The success story of Akagera National Park continues as this year, Rwanda’s only Big 5 reserve reported a 25% growth in revenue for 2019 – $2.5 million. A successful partnership with the non-profit conservation organisation African Parks, secured in 2010, has seen the number of visitors to the park grow each successive year. 2019 saw 49, 000 visitors to Akagera and, as in previous years, 48% of these visitors were Rwandan citizens.
As with any National Reserve, any growth in revenue is significant and Akagera Park management report that the revenue received accounts for 90% of their annual visitors. $525,000 of the 2019 revenue was directed back into the local communities, either through staff salaries or through local purchases.

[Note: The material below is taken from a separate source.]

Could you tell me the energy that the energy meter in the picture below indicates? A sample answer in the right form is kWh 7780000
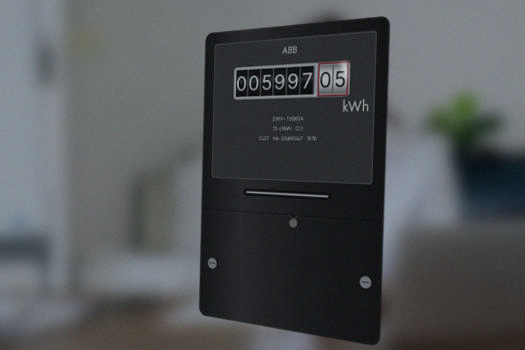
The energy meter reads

It is not just visitor numbers that have increased over the years – monitoring programs and aerial counts have shown that animal numbers are on the rise as well, with overall numbers rising from 12,000 in 2017 to 13,500 in 2019. Seven lions were reintroduced to the park in 2015, having been relocated from South Africa and eighteen black rhinos were moved from South Africa to Akagera in 2017. Four months after the relocation of the rhino, the birth of first rhino calf in the wild in over a decade was recorded, and the arrival of the rhino completed Akagera’s “Big 5 status”. A further five rhino arrived from a zoo in the Czech Republic in 2019, increasing tourist interest in the park.
Sarah Hall, who is the Tourism and Marketing Manager at Akagera National Park, told Rwanda’s The New Times that increased revenue meant several improvements including a tar road from Kabarondo to make access to the reserve easier for the guests. She also noted that the reserve had seen an increase in visitors from Francophone countries.
For a relatively small country with a complicated history, the success of Akagera National Park under the management of African Parks is a triumph of conservation efforts and, as the wildlife benefits, so will the local communities.